In Massachusetts, the office of the governor has its own Twitter handle: @MassGovernor. The governor’s office also has a YouTube account and Flickr feed. (There is not a corresponding Facebook page, oddly.) The State House News Service (via MassLive) recently took a look into the logistics of the social media handoff between Patrick and Baker.
In my home state of Rhode Island, current practice is to let the Governor tweet under his or her own handle. Former Governor Lincoln Chafee tweeted under his own name. It appears newly inaugurated Governor Gina Raimondo will tweet using her handle @GinaforRI.
Given that social media is so new (Patrick is the first Massachusetts governor to have a Twitter handle, since the network launched just four months after his 2007 inauguration) and campaign finance regulations so esoteric, I believe it’s better to have a handle for the office itself.

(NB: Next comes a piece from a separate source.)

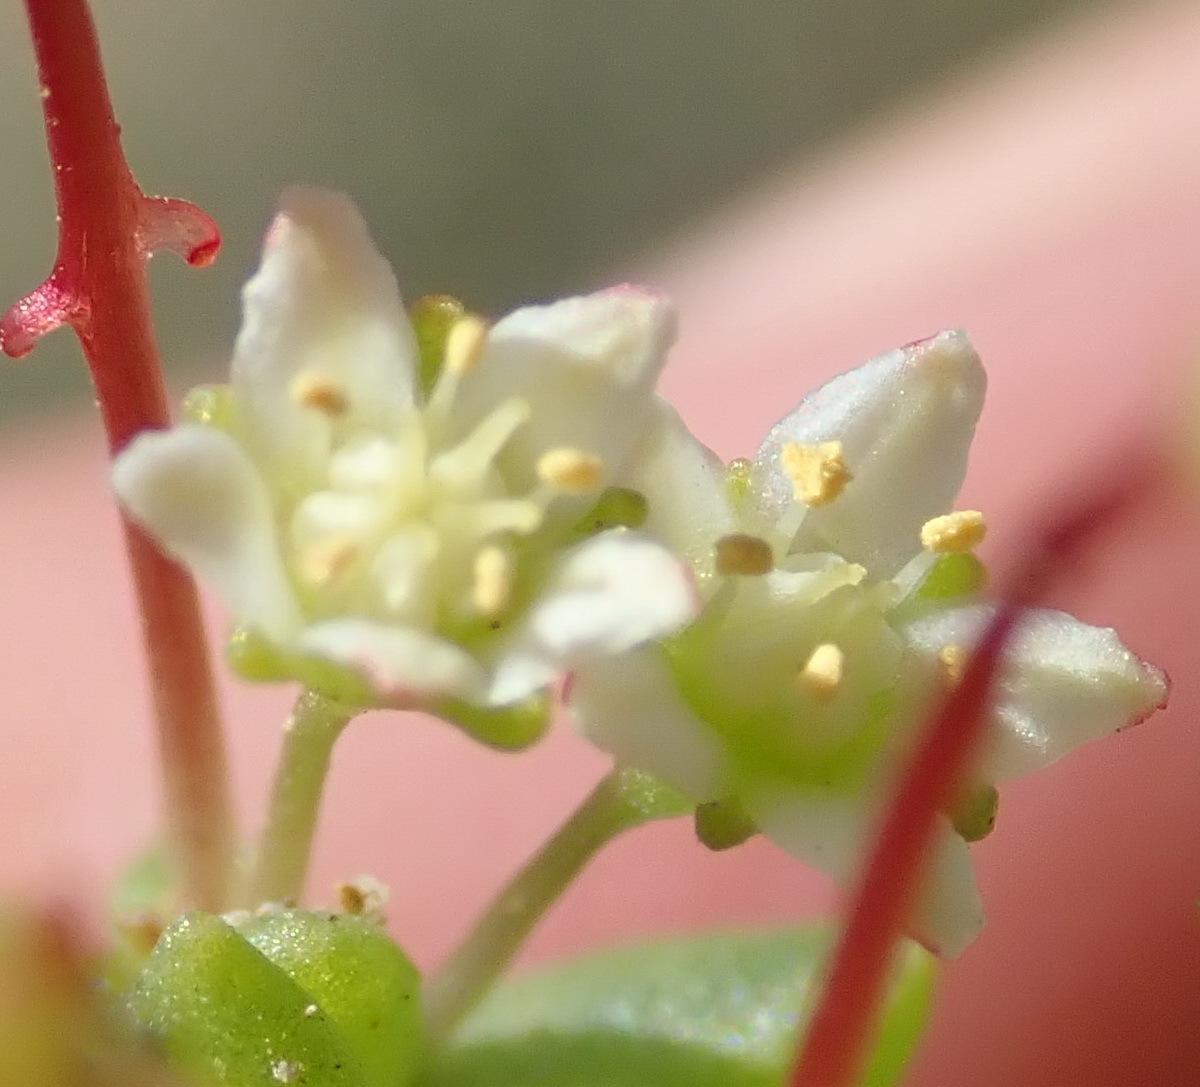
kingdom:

The Office of Campaign and Political Finance prohibits paid public employees from using state time and resources for campaign activities. While an elected official’s messaging and tone should be evident in social posts, that line can blur. Sure, you can offer proof that a campaign staffer sent or scheduled a certain message. But for less social media savvy constituents, it could lend a sense of impropriety. It’s easier to separate church and state by keeping campaign chatter to a private handle away from state employees. Patrick has his own handle, managed by his PAC team. Baker also has his own handle which, during the campaign, he was actively involved with personally.
Once Baker has swapped out the avatars on the Governor’s existing social media accounts, it will be interesting to see how his social media strategy shifts from the previous administration.